(SELECTED EXCERPT)
The effects of this bill, if it becomes law, will be retroactive. Many who are currently serving sentences could have a reduced sentence imposed and, in some cases, be immediately released from prison.

Aside from its implications for justice, this bill recognizes another reality. The financial cost of the mass incarceration of non-violent drug offenders is staggering. The nation’s prisons are full and, in some cases, overcrowded. The sentencing guidelines that put so many behind razor wire are viewed by many as unaffordable.

In the facilities where I minister, inmates are talking about this bill. When I lead Christian services, we take time to pray for the passage of this bill. For many, that may not seem like much. For those sentenced under the mandatory minimums, the prayers are fervent because the injustice seems so real.


Guilt and innocence

In a memorable scene from the film “The Shawshank Redemption,” Red explains to Andy that every inmate at Shawshank is innocent of the crime for which he was convicted. Such assertions,usually with minor caveats, are more common than one might think: “I did not commit the crime they prosecuted me for. I did break the law at other times, but I did not do what they sent me to prison for.” Or this: “I did not deliberately break any law. I made some wrong choices, took some bad advice. But I did not set out to commit a crime.”

A prison sentence, regardless of the length, brings awful consequences to the life of the convicted and his family. I understand why a man in prison wants to diminish or deny his guilt. It is surely a defensive mechanism that somehow enables one to cling to some hope that a perceived injustice will some day be righted and an especially lengthy prison sentence will be ended on successful appeal.

Still, I am often distressed at the patterns of denial I observe among the men to whom I minister at Canaan. To believe many of them one has to believe that the entire criminal justice system mostly gets it wrong or, worse, is completely corrupt. For me that is a bridge too far. Yes, sometimes the system does get it wrong. Yes, sometimes there is racial bias. Yes, more often than not, the sentences for non-violent offenses are too long. But at the end of the day, most men in prison broke the law. Owning up to that fact without caveats and self-justification, for many, is difficult.

But I am beginning to discover that honesty can emerge when the setting is safe. In one of the recent Forgiveness Project sessions, I turned the class over to the participants, allowing them to interview one of their number about a time when someone did him wrong and how he responded to it. I provided basic questions, but the class participants asked many additional questions. In addition, they offered a number of insightful observations about the interviewee’s decisions and judgments before, during and after the incident. I was struck by the honesty that emerged, as well as the empathy expressed be all the interviewers. No one criticized or judged. The mood was of a group of men who have all made bad decisions and suffered the consequences, including a prison sentence.
(End SELECTED EXCERPT)
(DATA SHOWN)
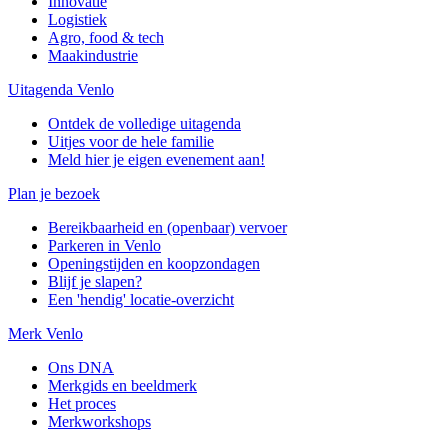
Innovatie
Logistiek
Agro, food & tech
Maakindustrie
Uitagenda Venlo
Ontdek de volledige uitagenda
Uitjes voor de hele familie
Meld hier je eigen evenement aan!
Plan je bezoek
Bereikbaarheid en (openbaar) vervoer
Parkeren in Venlo
Openingstijden en koopzondagen
Blijf je slapen?
Een 'hendig' locatie-overzicht
Merk Venlo
Ons DNA
Merkgids en beeldmerk
Het proces
Merkworkshops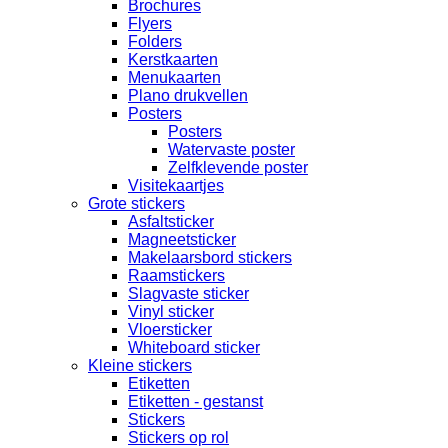
Brochures
Flyers
Folders
Kerstkaarten
Menukaarten
Plano drukvellen
Posters
Posters
Watervaste poster
Zelfklevende poster
Visitekaartjes
Grote stickers
Asfaltsticker
Magneetsticker
Makelaarsbord stickers
Raamstickers
Slagvaste sticker
Vinyl sticker
Vloersticker
Whiteboard sticker
Kleine stickers
Etiketten
Etiketten - gestanst
Stickers
Stickers op rol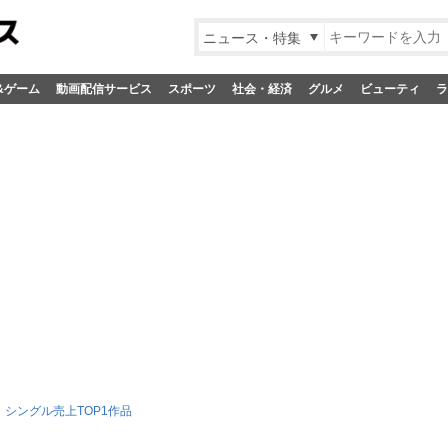
ニュース・特集
&ゲーム
動画配信サービス
スポーツ
社会・経済
グルメ
ビューティ
ラ
シングル売上TOP1作品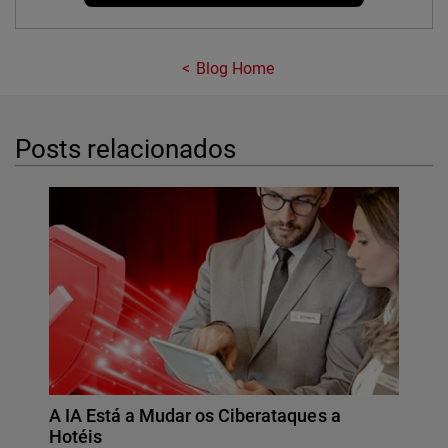
Blog Home
Posts relacionados
A IA Está a Mudar os Ciberataques a
Hotéis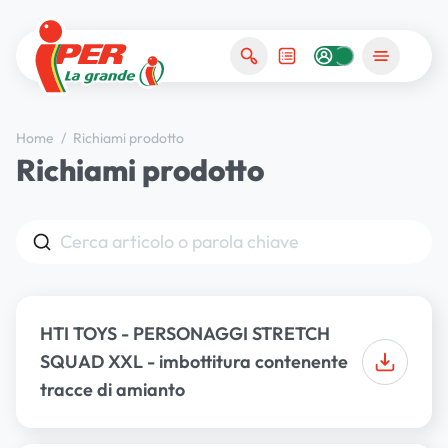
Home
/
Richiami prodotto
Richiami prodotto
search
HTI TOYS - PERSONAGGI STRETCH
SQUAD XXL - imbottitura contenente
tracce di amianto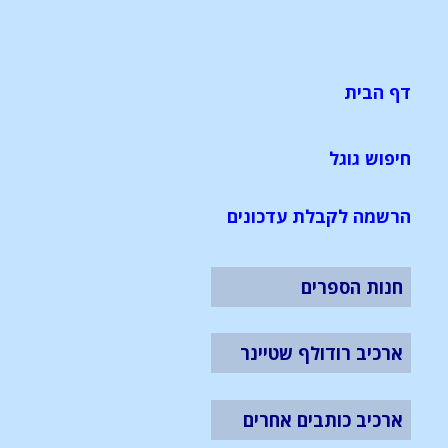
דף הבית
חיפוש גוגל
הרשמה לקבלת עדכונים
חנות הספרים
ארכיב רודולף שטיינר
ארכיב כותבים אחרים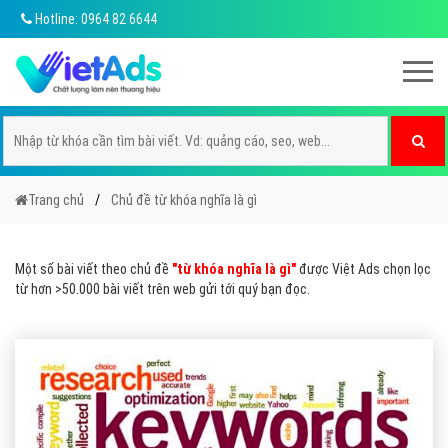
Hotline: 0964 82 6644
Trang chủ
Chủ đề từ khóa nghĩa là gì
Một số bài viết theo chủ đề
"từ khóa nghĩa là gì"
được Việt Ads chọn lọc
từ hơn >50.000 bài viết trên web gửi tới quý bạn đọc.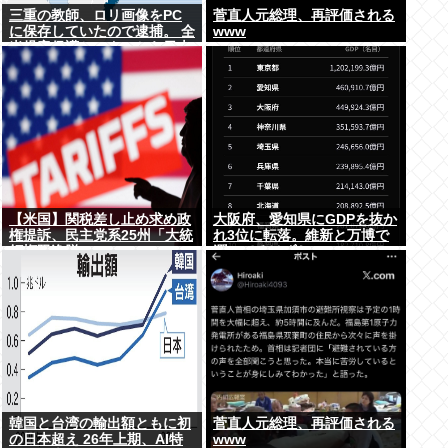
三重の教師、ロリ画像をPC
菅直人元総理、再評価される
に保存していたので逮捕。 全
www
米児童保護センターから日本
の警察庁に通報が来る。
【米国】関税差し止め求め政
大阪府、愛知県にGDPを抜か
権提訴、民主党系25州「大統
れ3位に転落。維新と万博で
領権限逸脱」
潤ってるはずじゃ…
韓国と台湾の輸出額ともに初
菅直人元総理、再評価される
の日本超え 26年上期、AI特
www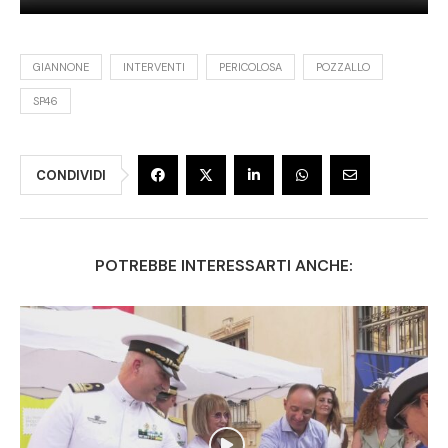
GIANNONE
INTERVENTI
PERICOLOSA
POZZALLO
SP46
CONDIVIDI
POTREBBE INTERESSARTI ANCHE: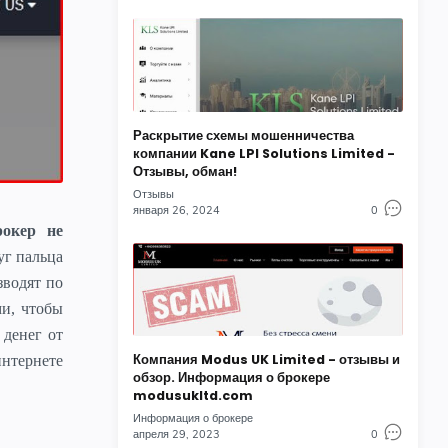
Раскрытие схемы мошенничества
компании Kane LPI Solutions Limited -
Отзывы, обман!
Отзывы
января 26, 2024
0
окер не
уг пальца
зводят по
ми, чтобы
 денег от
Компания Modus UK Limited - отзывы и
интернете
обзор. Информация о брокере
modusukltd.com
Информация о брокере
апреля 29, 2023
0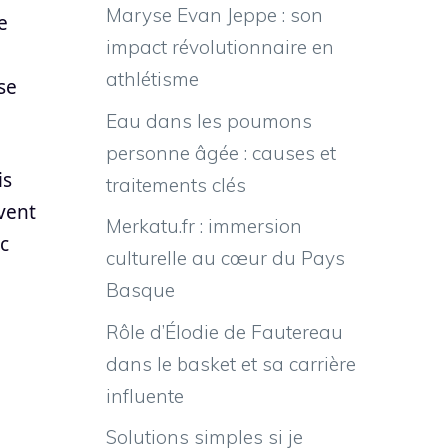
Maryse Evan Jeppe : son
e
impact révolutionnaire en
athlétisme
se
Eau dans les poumons
personne âgée : causes et
is
traitements clés
vent
Merkatu.fr : immersion
c
culturelle au cœur du Pays
Basque
Rôle d’Élodie de Fautereau
dans le basket et sa carrière
influente
Solutions simples si je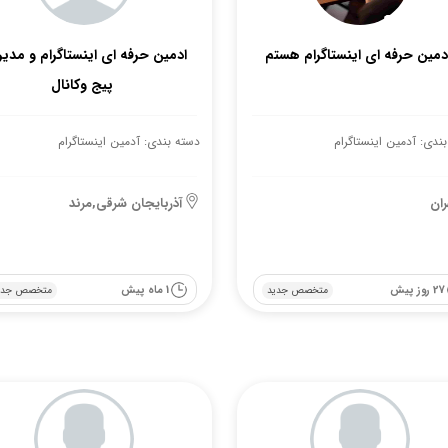
دمین حرفه ای اینستاگرام هستم
ادمین حرفه ای اینستاگرام و مدی
پیج وکانال
ندی: آدمین اینستاگرام
دسته بندی: آدمین اینستاگرام
ران
آذربایجان شرقی,مرند
27 روز پیش
1 ماه پیش
متخصص جدید
متخصص جدی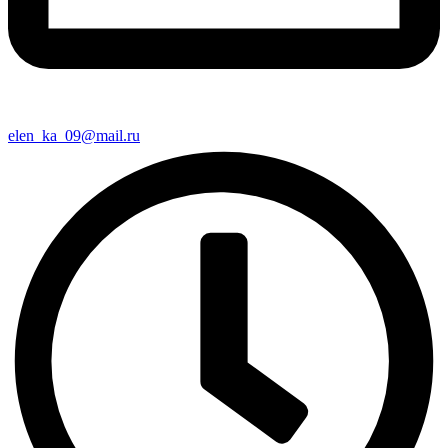
elen_ka_09@mail.ru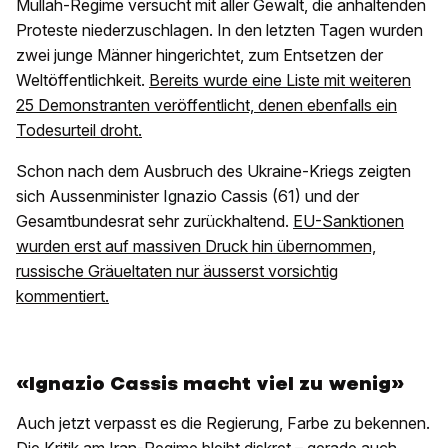
Mullah-Regime versucht mit aller Gewalt, die anhaltenden
Proteste niederzuschlagen. In den letzten Tagen wurden
zwei junge Männer hingerichtet, zum Entsetzen der
Weltöffentlichkeit.
Bereits wurde eine Liste mit weiteren
25 Demonstranten veröffentlicht, denen ebenfalls ein
Todesurteil droht.
Schon nach dem Ausbruch des Ukraine-Kriegs zeigten
sich Aussenminister Ignazio Cassis (61) und der
Gesamtbundesrat sehr zurückhaltend.
EU-Sanktionen
wurden erst auf massiven Druck hin übernommen,
russische Gräueltaten nur äusserst vorsichtig
kommentiert.
«Ignazio Cassis macht viel zu wenig»
Auch jetzt verpasst es die Regierung, Farbe zu bekennen.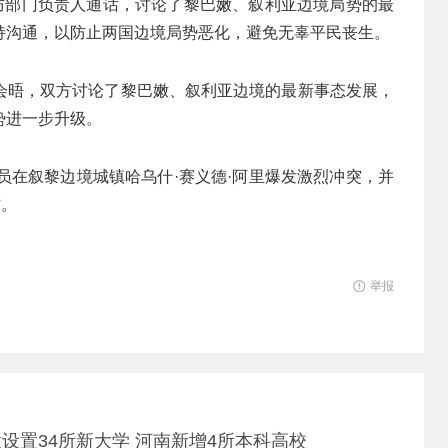
国防部门负责人通话，讨论了黎巴嫩、叙利亚边境局势的最
持沟通，以防止两国边境局势恶化，避免无辜平民丧生。
会晤，双方讨论了黎巴嫩、叙利亚边境的最新事态发展，
势进一步升级。
员在叙黎边境城镇哈乌什·赛义德·阿里爆发激烈冲突，并
伤。
举报
设置34所新大学 河南新增4所本科高校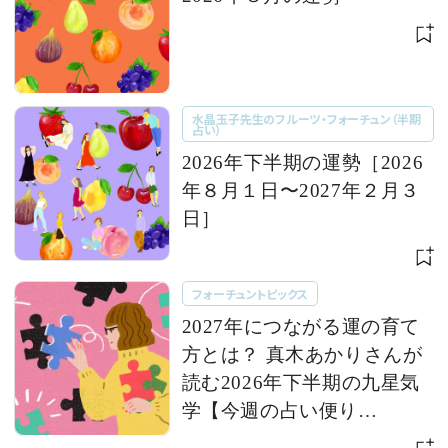
水晶玉子先生のフルーツ・フォーチュン（半期
占い）
2026年下半期の運勢［2026
年８月１日〜2027年２月３
日］
フォーチュントピックス
2027年につながる運の育て
方とは？ 真木あかりさんが
読む2026年下半期の九星気
学【今週の占い便り
７/28〜】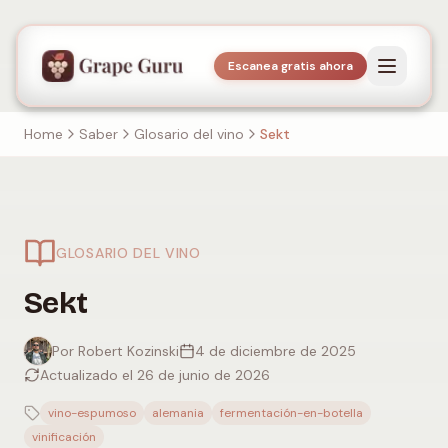
Escanea gratis ahora
Home
Saber
Glosario del vino
Sekt
GLOSARIO DEL VINO
Sekt
Por Robert Kozinski
4 de diciembre de 2025
Actualizado el 26 de junio de 2026
vino-espumoso
alemania
fermentación-en-botella
vinificación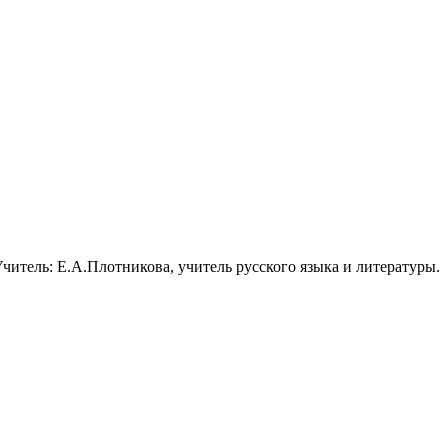
читель: Е.А.Плотникова, учитель русского языка и литературы.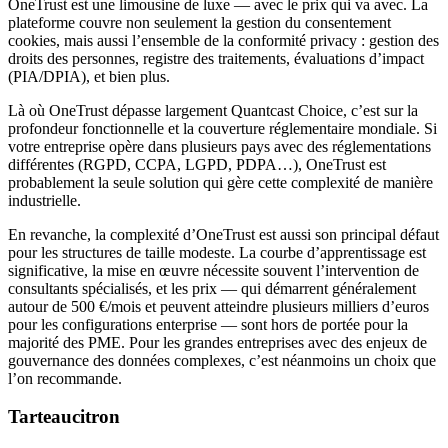
OneTrust est une limousine de luxe — avec le prix qui va avec. La
plateforme couvre non seulement la gestion du consentement
cookies, mais aussi l’ensemble de la conformité privacy : gestion des
droits des personnes, registre des traitements, évaluations d’impact
(PIA/DPIA), et bien plus.
Là où OneTrust dépasse largement Quantcast Choice, c’est sur la
profondeur fonctionnelle et la couverture réglementaire mondiale. Si
votre entreprise opère dans plusieurs pays avec des réglementations
différentes (RGPD, CCPA, LGPD, PDPA…), OneTrust est
probablement la seule solution qui gère cette complexité de manière
industrielle.
En revanche, la complexité d’OneTrust est aussi son principal défaut
pour les structures de taille modeste. La courbe d’apprentissage est
significative, la mise en œuvre nécessite souvent l’intervention de
consultants spécialisés, et les prix — qui démarrent généralement
autour de 500 €/mois et peuvent atteindre plusieurs milliers d’euros
pour les configurations enterprise — sont hors de portée pour la
majorité des PME. Pour les grandes entreprises avec des enjeux de
gouvernance des données complexes, c’est néanmoins un choix que
l’on recommande.
Tarteaucitron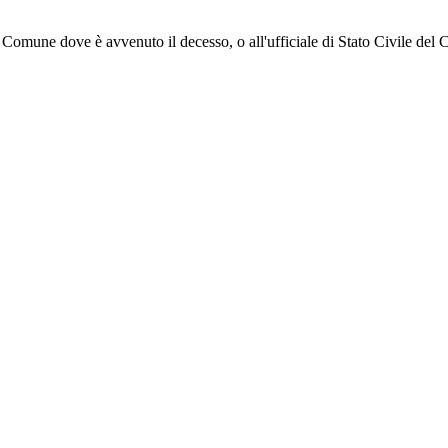
l Comune dove è avvenuto il decesso, o all'ufficiale di Stato Civile del 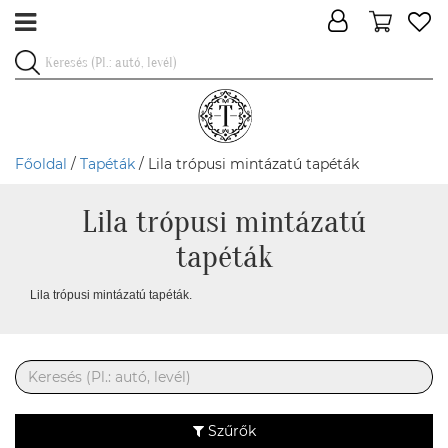
Főoldal
/
Tapéták
/ Lila trópusi mintázatú tapéták
Lila trópusi mintázatú
tapéták
Lila trópusi mintázatú tapéták.
Szűrők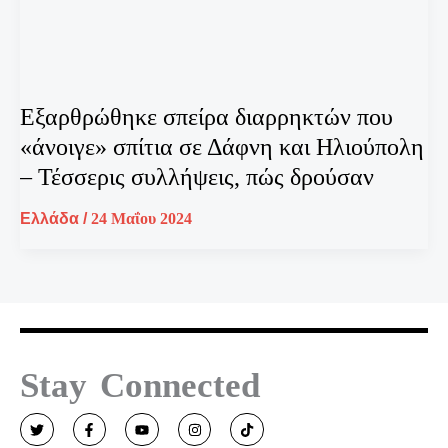
Εξαρθρώθηκε σπείρα διαρρηκτών που
«άνοιγε» σπίτια σε Δάφνη και Ηλιούπολη
– Τέσσερις συλλήψεις, πώς δρούσαν
Ελλάδα
/
24 Μαΐου 2024
Stay Connected
T
F
Y
I
T
w
a
o
n
i
i
c
u
s
k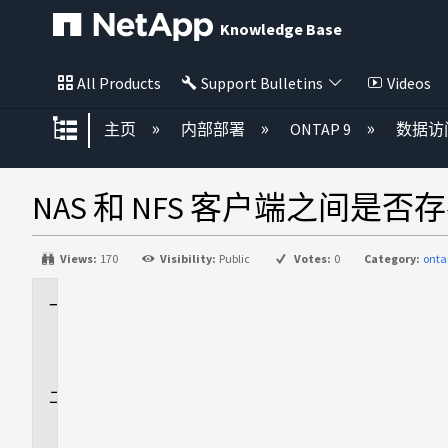
Knowledge Base
All Products
Support Bulletins
Videos
扩展/隐缩全局层次
主页
内部部署
ONTAP 9
数据访
NAS 和 NFS 客户端之间是否存
Views:
170
Visibility:
Public
Votes:
0
Category:
onta
适
用
场
景
问
题
解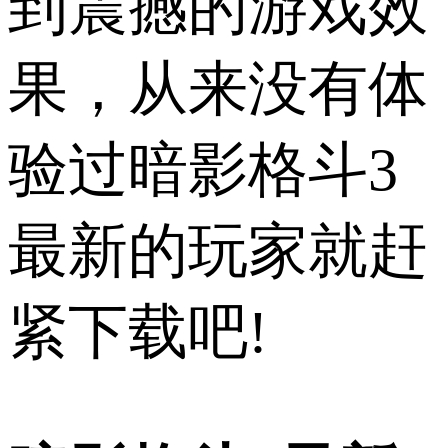
到震撼的游戏效
果，从来没有体
验过暗影格斗3
最新的玩家就赶
紧下载吧!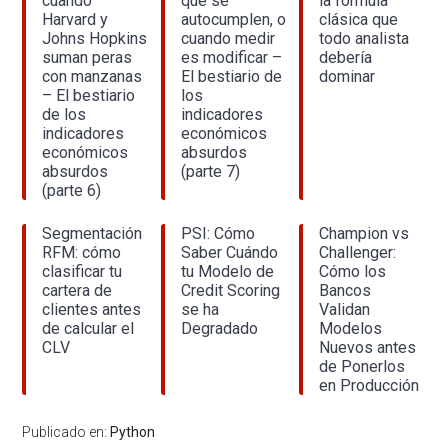
cuando
que se
la fórmula
Harvard y
autocumplen, o
clásica que
Johns Hopkins
cuando medir
todo analista
suman peras
es modificar –
debería
con manzanas
El bestiario de
dominar
– El bestiario
los
de los
indicadores
indicadores
económicos
económicos
absurdos
absurdos
(parte 7)
(parte 6)
Segmentación
PSI: Cómo
Champion vs
RFM: cómo
Saber Cuándo
Challenger:
clasificar tu
tu Modelo de
Cómo los
cartera de
Credit Scoring
Bancos
clientes antes
se ha
Validan
de calcular el
Degradado
Modelos
CLV
Nuevos antes
de Ponerlos
en Producción
Publicado en:
Python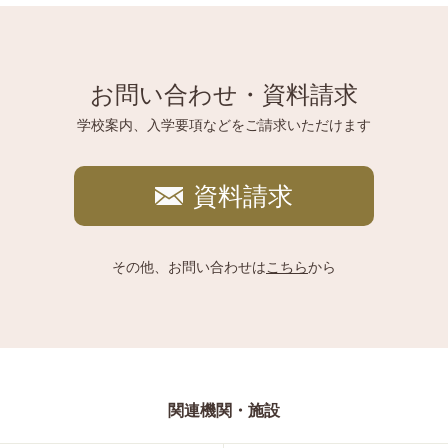
お問い合わせ・資料請求
学校案内、入学要項などをご請求いただけます
資料請求
その他、お問い合わせは
こちら
から
関連機関・施設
(End DATA SHOWN)
* EXERCISE AIM
Continue the piece on ministering to prison inmates, starting right after its final sentence.

* ANSWER TO THE PROBLEM
What really encouraged me was the way several participants honestly acknowledged some of the mistakes that derailed their lives and listened as others sought to help them redirect their thinking toward a more hopeful future. I am sure that I could never have succeeded in producing such honesty if I had conducted the interview.

“Come on in boys, the water is fine”

Walking back to the shore following his spontaneous baptism in “O Brother Where Art Thou?”, Delmar tells his fellow criminals that “the preacher done washed away all my sins and transgressions.” He mentions that his robbing of the Piggly Wiggly is included. One of the other criminals reminds him that he denied being involved in that robbery. Delmar hesitates, then admits that he was lying when he said that. Yes, even the robbery of the Piggly Wiggly has been washed away. “Neither God nor man’s got nothing on me now,” he says. Finally, lifting both arms he extends the invitation: “Come on in boys, the water is fine.”

None of the nine men I baptized at the penitentiary last Sunday said those words, but the expressions of delight and joy as they came up out of the water said just as much to the 40 other men who witnessed the event.

It’s odd that an act of obedience that the Bible considers as “into the death of Jesus,” should be such an occasion of joy. But sin is an onerous burden. The men to whom I minister know this better than most. Some of them have the rest of their lives to think about where sin put them. Leaving it under the waters of baptism is a cause to rejoice.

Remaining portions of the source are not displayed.